Library efforts initiated while Gov. William Donald Schaefer was mayor of Baltimore led to his recommending in 1990 an extra $1.5 million in a three-phase state process to fund fully Pratt Central. The current budget crisis has interrupted this full funding plan.
In 1991, the Pratt received $500,000 in city funding to upgrade our computer system that provides Baltimore and state users greater electronic access to Pratt Central's books and materials. Finally, since 1986 we have spent more than $4 million to renovate our branch and central facilities.
Pratt serves the most diverse population in the state. In the midst of the widespread efforts to reduce illiteracy and inadequate job preparation, I welcome your scrutiny and recommendations for more funding. I am confident that we can find solutions that will honor the spirit and letter of Enoch Pratt's original gift of an outstanding library to the city he loved.
The writer is director of the Enoch Pratt Free Library.
Editor: Brian Sullam's Jan. 12 Perspective article, "If U.S. Auto Execs Want to Know Why Their Cars Don't Sell in Japan," claiming that U.S.-made cars don't sell in Japan because steering wheels aren't on the right side of the car is overly simplistic.
Mr.

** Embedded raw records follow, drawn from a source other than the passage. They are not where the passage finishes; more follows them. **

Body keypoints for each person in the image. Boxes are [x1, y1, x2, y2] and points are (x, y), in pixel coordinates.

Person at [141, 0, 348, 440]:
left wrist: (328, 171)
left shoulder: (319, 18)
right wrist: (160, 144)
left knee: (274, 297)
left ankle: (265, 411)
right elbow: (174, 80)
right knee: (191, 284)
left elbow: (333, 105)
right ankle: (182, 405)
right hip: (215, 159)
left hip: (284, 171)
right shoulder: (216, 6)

Sullam quickly dismissed the fact that "the Japanese have erected a number of non-tariff barriers, such as unrealistic inspection and certification requirements for foreign-made cars." Yet it is those inspection and certification requirements that are causing our uneven trade balance with Japan.

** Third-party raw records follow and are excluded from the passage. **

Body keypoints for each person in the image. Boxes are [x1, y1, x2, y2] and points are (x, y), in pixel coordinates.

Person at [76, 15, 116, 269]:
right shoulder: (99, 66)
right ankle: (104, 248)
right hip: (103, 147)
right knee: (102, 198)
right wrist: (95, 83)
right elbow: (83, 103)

U.S. products sold in Japan aren't given a fair shot to compete. By the time they are ready to be sold, our products cost much more than their Japanese counterparts, due to Japan's high inspection and certification fees.
With U.S. car costs significantly more than the Japanese, not many buy U.S. cars, steering wheel on the right side or not. If Japan's trade barriers are removed, U.S. car makers will make appropriate cars for Japan, but until then, car makers just want a fair chance to be competitive.
Editor: Reading the recipe for wiener schnitzel in your Food & Home Section almost made my blood curl.
The recipe no doubt will lead to a fine-tasting dish, but a wiener schnitzel it is not. In addition to the meat and salt, only flour, eggs, milk and bread crumbs are needed.
Many Viennese believe that the best tasting schnitzels are obtained by frying or sauteeing in lard but butter, with some oil added, is also widely used.
Never put the breaded meat in the refrigerator, as this will lead to a higher absorption of fat when frying, but let the breaded meat sit on a rack or board for 15-20 minutes before frying.
And do not tamper with the recipe. True Viennese consider this blasphemous.
Incidentally, it is unlikely that Mozart tasted wiener schnitzel when he lived in Vienna.
Editor: How can state legislators moan that they have a budget problem when they voted for an airport museum for College Park and the indoor equestrian center for Prince George's County?
It appears that changing legislators and maybe limiting terms is warranted, among Republicans as well as Democrats.
George B. Breeden.
Editor: There were two articles in the Maryland section of the Jan. 19 Sunday Sun, which deserve the special attention of politicians and all taxpayers and voters.
The first explained the peril to Al Redmer and Jim Ports, Republican delegates from Baltimore County, who have the audacity to try to eliminate some of the fat from our state budget.
The second article dealt with the attempt to cut some of the fat out of the top level of the bureaucracy of the Baltimore County police department. I think most of us would agree, it is better to eliminate one top-level bean counter instead of two workers.
Seizing on these initiatives, the people now have a golden opportunity to demand more responsible government.